Mort de soif propulse ainsi des airs dont on battra la mesure du pied et des mains en chœur, dans les bars ou dans les parcs, des titres qui donnent dans la légèreté davantage que dans l’affirmation, allant de Fond de tavarne, Tu bandes encore, Ya ben du monde, Maudit menteur, J’pas faite en bois, Ça brasse dans l’Nord, Kes-tu veux (l’un des premiers extraits), Ti-Gars, Jésus Christ à Ah ben gadon et Donne-moé des news (les amoureux de la langue auront peut-être mal aux yeux en lisant le livret qui accompagne l’opus, vous voilà avertis).

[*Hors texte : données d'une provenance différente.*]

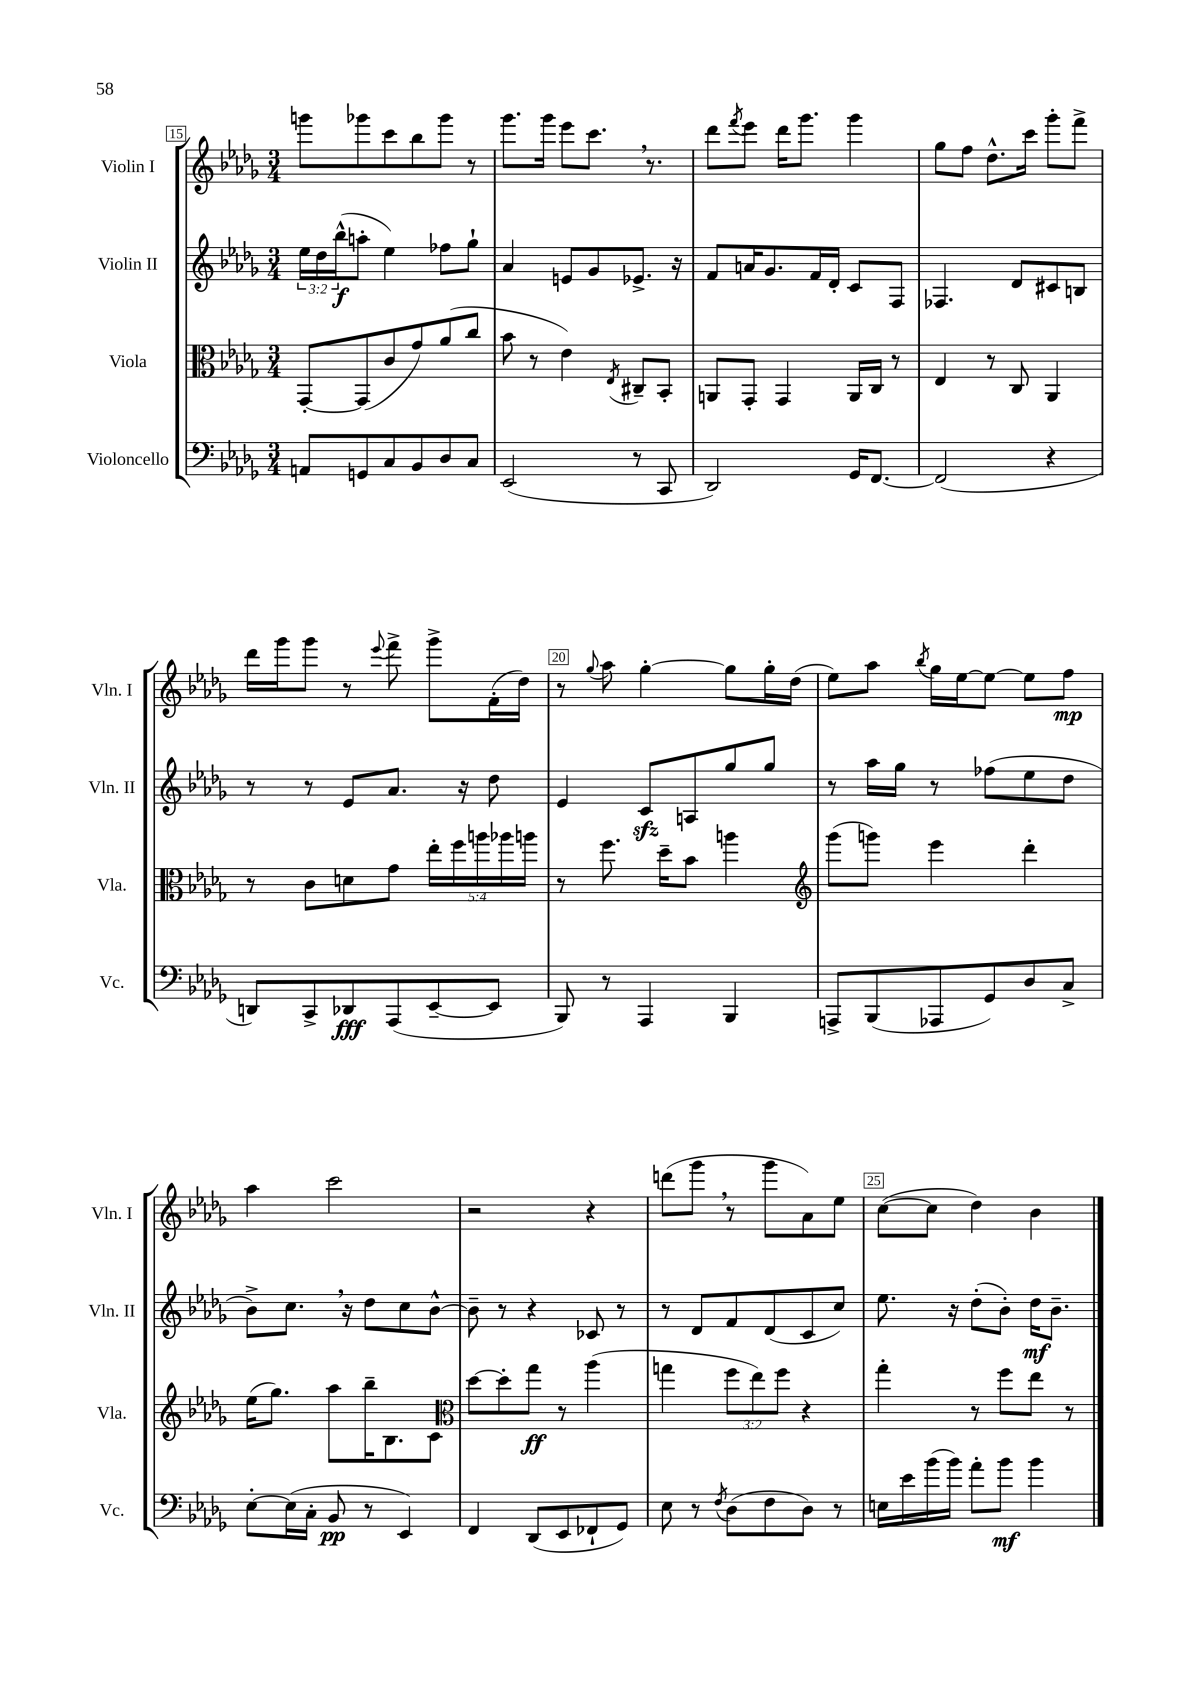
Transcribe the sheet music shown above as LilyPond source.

Pourtant, Lavoie et ses troupes n’ont pas peur de leurs opinions et aimeraient bien, un jour, utiliser leur micro pour crier leurs idées. Ils l’ont fait ici et là dans quelques vers sur Mort de soif – la pièce Madame la juge constitue l’un de leurs morceaux les plus engagés – mais comptent peut-être, un jour, dédier une œuvre entière à leurs convictions. En attendant, une réalisation joyeuse et positive leur paraissait être une meilleure carte de visite pour se faire connaître.

«On a décidé de faire un album plus festif. La journée où on sera sur la mappe, au Québec, quand on aura les deux pieds bien ancrés, on essaiera de passer nos messages. Pour l’instant, on veut seulement rassembler les gens qui veulent embarquer dans le navire et «taverniser» avec nous», justifie Marc-Alain Lavoie, qui voue une admiration sans bornes à René Lévesque et Pierre Falardeau.

«C’étaient de très bons orateurs, vante-t-il. Je suis un Québécois pure laine, fier de l’être, fier de ma patrie et je pense que, quand on a les moyens de communiquer simplement, avec les bons mots et d’être imagés, il faut le faire. Mais je ne veux pas trop m’avancer sur mes opinions politiques, pour le moment!»